Monday, March 27, 2017

Steamed Cod with Ginger Garlic Soy Sauce







4 Servings of Steamed Cod with Ginger Garlic Soy Sauce
170 Kcal per serving

2 filets Wild caught Atlantic Cod, 450g
3 slices of ginger
2 cloves of garlic
3 green scallion
2 Tbsp cold-pressed extra virgin olive oil
2 Tbsp soy sauce


Cod contains omega-3 fatty acids, especially EPA and DHA, the two fatty acids that clinically proved to help reduce risk factors for heart disease and improve memory.  With zero glycemic index, cod is a good choice for diabetes.  In addition, cod is a great source of high quality protein (100g, 23g protein), vitamin B complex, and selenium.  Selenium is cofactors for glutathione peroxidase, an enzyme that protects us from oxidative damage.  
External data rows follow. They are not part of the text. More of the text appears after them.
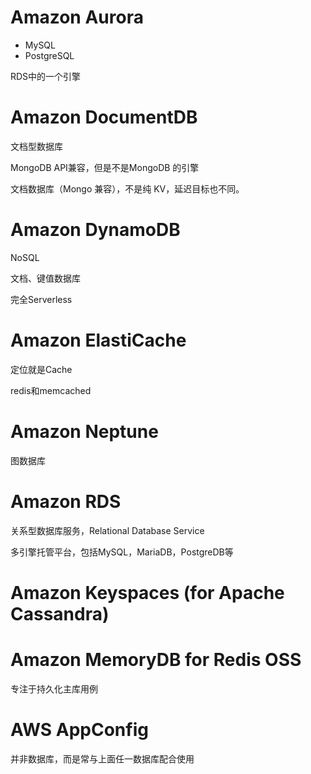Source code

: # Amazon Aurora

- MySQL
- PostgreSQL

RDS中的一个引擎

# Amazon DocumentDB 

文档型数据库

MongoDB API兼容，但是不是MongoDB 的引擎

文档数据库（Mongo 兼容），不是纯 KV，延迟目标也不同。

# Amazon DynamoDB 

NoSQL

文档、键值数据库

完全Serverless

# Amazon ElastiCache 

定位就是Cache

redis和memcached

# Amazon Neptune 

图数据库

# Amazon RDS 

关系型数据库服务，Relational Database Service

多引擎托管平台，包括MySQL，MariaDB，PostgreDB等

# Amazon Keyspaces (for Apache Cassandra) 

# Amazon MemoryDB for Redis OSS 

专注于持久化主库用例

# AWS AppConfig

并非数据库，而是常与上面任一数据库配合使用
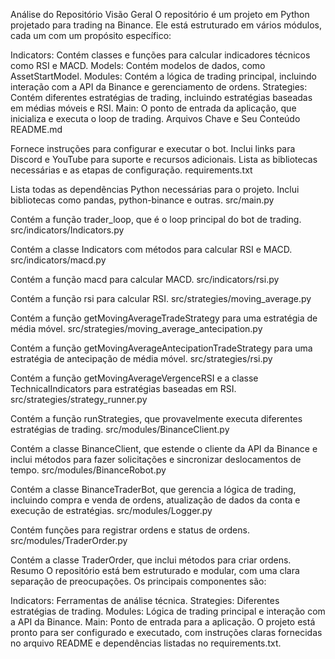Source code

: Análise do Repositório
Visão Geral
O repositório é um projeto em Python projetado para trading na Binance. Ele está estruturado em vários módulos, cada um com um propósito específico:

Indicators: Contém classes e funções para calcular indicadores técnicos como RSI e MACD.
Models: Contém modelos de dados, como AssetStartModel.
Modules: Contém a lógica de trading principal, incluindo interação com a API da Binance e gerenciamento de ordens.
Strategies: Contém diferentes estratégias de trading, incluindo estratégias baseadas em médias móveis e RSI.
Main: O ponto de entrada da aplicação, que inicializa e executa o loop de trading.
Arquivos Chave e Seu Conteúdo
README.md

Fornece instruções para configurar e executar o bot.
Inclui links para Discord e YouTube para suporte e recursos adicionais.
Lista as bibliotecas necessárias e as etapas de configuração.
requirements.txt

Lista todas as dependências Python necessárias para o projeto.
Inclui bibliotecas como pandas, python-binance e outras.
src/main.py

Contém a função trader_loop, que é o loop principal do bot de trading.
src/indicators/Indicators.py

Contém a classe Indicators com métodos para calcular RSI e MACD.
src/indicators/macd.py

Contém a função macd para calcular MACD.
src/indicators/rsi.py

Contém a função rsi para calcular RSI.
src/strategies/moving_average.py

Contém a função getMovingAverageTradeStrategy para uma estratégia de média móvel.
src/strategies/moving_average_antecipation.py

Contém a função getMovingAverageAntecipationTradeStrategy para uma estratégia de antecipação de média móvel.
src/strategies/rsi.py

Contém a função getMovingAverageVergenceRSI e a classe TechnicalIndicators para estratégias baseadas em RSI.
src/strategies/strategy_runner.py

Contém a função runStrategies, que provavelmente executa diferentes estratégias de trading.
src/modules/BinanceClient.py

Contém a classe BinanceClient, que estende o cliente da API da Binance e inclui métodos para fazer solicitações e sincronizar deslocamentos de tempo.
src/modules/BinanceRobot.py

Contém a classe BinanceTraderBot, que gerencia a lógica de trading, incluindo compra e venda de ordens, atualização de dados da conta e execução de estratégias.
src/modules/Logger.py

Contém funções para registrar ordens e status de ordens.
src/modules/TraderOrder.py

Contém a classe TraderOrder, que inclui métodos para criar ordens.
Resumo
O repositório está bem estruturado e modular, com uma clara separação de preocupações. Os principais componentes são:

Indicators: Ferramentas de análise técnica.
Strategies: Diferentes estratégias de trading.
Modules: Lógica de trading principal e interação com a API da Binance.
Main: Ponto de entrada para a aplicação.
O projeto está pronto para ser configurado e executado, com instruções claras fornecidas no arquivo README e dependências listadas no requirements.txt.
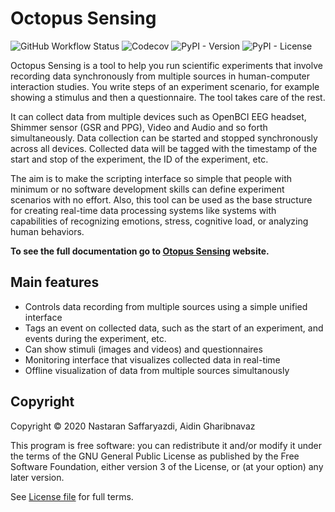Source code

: Octopus Sensing
===============

![GitHub Workflow Status](https://img.shields.io/github/workflow/status/octopus-sensing/octopus-sensing/Python%20Check?label=checks)
![Codecov](https://img.shields.io/codecov/c/gh/octopus-sensing/octopus-sensing)
![PyPI - Version](https://img.shields.io/pypi/v/octopus-sensing)
![PyPI - License](https://img.shields.io/pypi/l/octopus-sensing)


Octopus Sensing is a tool to help you run scientific experiments that involve recording data synchronously from
multiple sources in human-computer interaction studies. You write steps of an experiment scenario, for example showing a stimulus and then a questionnaire. The tool takes care of the rest.

It can collect data from multiple devices such as OpenBCI EEG headset, Shimmer sensor (GSR and PPG),
Video and Audio and so forth simultaneously. Data collection can be started and stopped synchronously across all devices.
Collected data will be tagged with the timestamp of the start and stop of the experiment, the ID of
the experiment, etc.

The aim is to make the scripting interface so simple that people with minimum or no software
development skills can define experiment scenarios with no effort. 
Also, this tool can be used as the base structure for creating real-time data processing systems like systems with capabilities of recognizing emotions, stress, cognitive load, or analyzing human behaviors.


**To see the full documentation go to [Otopus Sensing](https://octopus-sensing.nastaran-saffar.me/) website.**

Main features
--------------

* Controls data recording from multiple sources using a simple unified interface
* Tags an event on collected data, such as the start of an experiment, and events during the experiment, etc.
* Can show stimuli (images and videos) and questionnaires
* Monitoring interface that visualizes collected data in real-time
* Offline visualization of data from multiple sources simultanously

Copyright
---------
Copyright © 2020 Nastaran Saffaryazdi, Aidin Gharibnavaz

This program is free software: you can redistribute it and/or modify it under the terms of the GNU
General Public License as published by the Free Software Foundation, either version 3 of the
License, or (at your option) any later version.

See [License file](https://github.com/nastaran62/octopus-sensing/blob/master/LICENSE) for full terms.
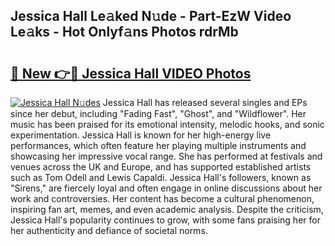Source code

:## Jessica Hall Le𝚊ked N𝚞de - Part-EzW Video Le𝚊ks - Hot Onlyf𝚊ns Photos rdrMb

# <h2><a href="http://ac4912.deff.icu/?id=Jessica+Hall">🔗 New 👉🔴 Jessica Hall VIDEO Photos</a></h2>

[![Jessica Hall N𝚞des](https://i.imgur.com/rIISA9y.gif)](http://ac4912.deff.icu/?id=Jessica+Hall)
Jessica Hall has released several singles and EPs since her debut, including "Fading Fast", "Ghost", and "Wildflower". Her music has been praised for its emotional intensity, melodic hooks, and sonic experimentation. Jessica Hall is known for her high-energy live performances, which often feature her playing multiple instruments and showcasing her impressive vocal range. She has performed at festivals and venues across the UK and Europe, and has supported established artists such as Tom Odell and Lewis Capaldi. Jessica Hall's followers, known as "Sirens," are fiercely loyal and often engage in online discussions about her work and controversies. Her content has become a cultural phenomenon, inspiring fan art, memes, and even academic analysis. Despite the criticism, Jessica Hall's popularity continues to grow, with some fans praising her for her authenticity and defiance of societal norms.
Chinese cuisine aromatics consists of ginger, garlic, scallions, not only for their aroma but also for their health benefits.  Ginger can promote digestion and stimulate metabolism.  The sulfur-containing allicin in garlic has ability to inhibit cholesterol synthesis, and has anti-microbial activities.  Green scallions garnish, contains thiosufinates to protect us from microbial infection and prevent colon cancer.  Soy sauce is made from fermented soybeans, and has multiple layers of flavor to please your palate.  Shoyu-polysaccharides and shoyu-flavones from soy sauce can help the growth of gut probiotics and boost immune function.  However, too much soy sauce consumption is not recommended because most soy sauce on the market also contain high sodium content. 

Tuesday, March 21, 2017

Stir-Fried Celery & Squids









4 Servings of Stir-Fried Celery&Squid
123 Kcal per serving

12 squids (350g)
2 Chinese celery (170g)
2 cloves garlic
1 red hot chili pepper
1 Tbsp cold-pressed extra virgin olive oil
½ tsp salt


With low glycemic load (GL=3, 100g), squids provide high proteins (100g, 16g proteins), and essential omega-3 fatty acids, EPA and DHA (100g, 500 mg EPA/DHA) that clinically proved to help reduce risk factors for heart disease, including lower down blood cholesterol and blood pressure.  Additionally, squids contain selenium, a mineral that is essential for selenoproteins such as glutathione peroxidase and thioredoxin reductase, both are powerful antioxidants our body need to fight against free radicals.  Chinese celery has high fibers content and extreme low calories (100g, 16 Kcal).  In this dish, celeries not only provide texture compliment to chewy squids, phytosterols in celeries actually inhibit cholesterol absorption.  Abundant vitamin K and potassium in celery make it a good choice to lower down blood pressure.  The sulfur-containing allicin in garlic has ability to inhibit cholesterol synthesis, and has anti-microbial activities.  Adding red chili peppers to this dish gave vitamins A, C, E, and capsaicin that can boost metabolism.  Extra virgin olive oil certainly can help absorption of vitamin A, E, K.  This is truly a delicious dish with a lot of health benefit.